Do tej pory mieszkańcy byli dosłownie odcięci od świata. Ich jedynym łącznikiem z cywilizacją była stara, drewniana i niebezpieczna kładka. Nie dojeżdżały tu karetki i wozy strażackie, a transport odbywał się przez rzekę.
Most o długości 80 metrów powstanie w sąsiedztwie obecnej, starej kładki. Będzie miał trzy metry szerokości, ruch będzie się odbywał wahadłowo. Z jednej strony powstanie chodnik oddzielony od jezdni barierką.
Umowa została podpisana 16 sierpnia. Wykonawcą obiektu będzie konsorcjum spółek Azi-Bud sp. z o.o. i Przedsiębiorstwo Wielobranżowe „BANIMEX” sp. z o.o. Na zbudowanie mostu wykonawca ma czas do 15 grudnia.
Budowa ma pochłonąć 6,2 mln zł. Na realizację zadania Gmina Zagórz uzyskała dofinansowanie od Wojewody Podkarpackiego w kwocie prawie 4.2 mln. zł z Rządowego Programu na rzecz Rozwoju oraz Konkurencyjności Regionów poprzez Wsparcie Lokalnej Infrastruktury Drogowej.
- Wsparcie finansowe w wysokości 300 tys. zł zobowiązał się przekazać także Marszałek Województwa Podkarpackiego - informują urzędnicy.
Resztę, czyli około 1,8 mln. zł dołoży Urząd Miasta i Gminy w Zagórzu.
Wbicie łopaty, które oficjalnie rozpocznie budowę, zagórski magistrat zaplanował na 30 sierpnia.

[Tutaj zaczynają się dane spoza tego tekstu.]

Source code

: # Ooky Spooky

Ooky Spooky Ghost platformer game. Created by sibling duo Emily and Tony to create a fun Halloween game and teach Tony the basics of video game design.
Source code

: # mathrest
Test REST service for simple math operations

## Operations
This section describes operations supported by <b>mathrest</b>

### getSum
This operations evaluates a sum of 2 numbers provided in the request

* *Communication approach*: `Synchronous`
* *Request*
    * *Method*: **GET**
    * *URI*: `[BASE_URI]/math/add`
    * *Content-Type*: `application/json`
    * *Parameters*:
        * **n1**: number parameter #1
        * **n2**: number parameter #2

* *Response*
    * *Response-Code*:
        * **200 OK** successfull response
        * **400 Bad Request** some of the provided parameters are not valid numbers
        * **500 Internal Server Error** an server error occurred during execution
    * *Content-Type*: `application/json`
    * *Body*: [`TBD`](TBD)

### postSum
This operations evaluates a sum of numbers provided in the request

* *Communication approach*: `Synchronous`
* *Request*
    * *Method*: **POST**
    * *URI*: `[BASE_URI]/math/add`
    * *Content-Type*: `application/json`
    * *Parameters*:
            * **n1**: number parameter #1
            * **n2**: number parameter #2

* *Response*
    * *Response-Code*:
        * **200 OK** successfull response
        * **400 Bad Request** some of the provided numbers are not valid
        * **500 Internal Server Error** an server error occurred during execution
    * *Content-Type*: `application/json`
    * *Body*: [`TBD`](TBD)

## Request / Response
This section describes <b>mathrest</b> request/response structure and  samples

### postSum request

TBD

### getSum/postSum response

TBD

Dla mieszkańców Morochowa to strategiczna inwestycja. Do tej pory aby przeprawić się przez rzekę muszą korzystać ze starej, wiszącej kładki. Przez lata jedyną drogą do szkoły, pracy, sklepu, lekarza czy kościoła była stara, drewniana, podwieszana kładka. Samochody trzeba było zostawiać po drugiej stronie rzeki i dalej iść pieszo. W lecie, kiedy stan rzeki opadał, mieszkańcy jeździli przez bród. W zimie byli właściwie odcięci od świata.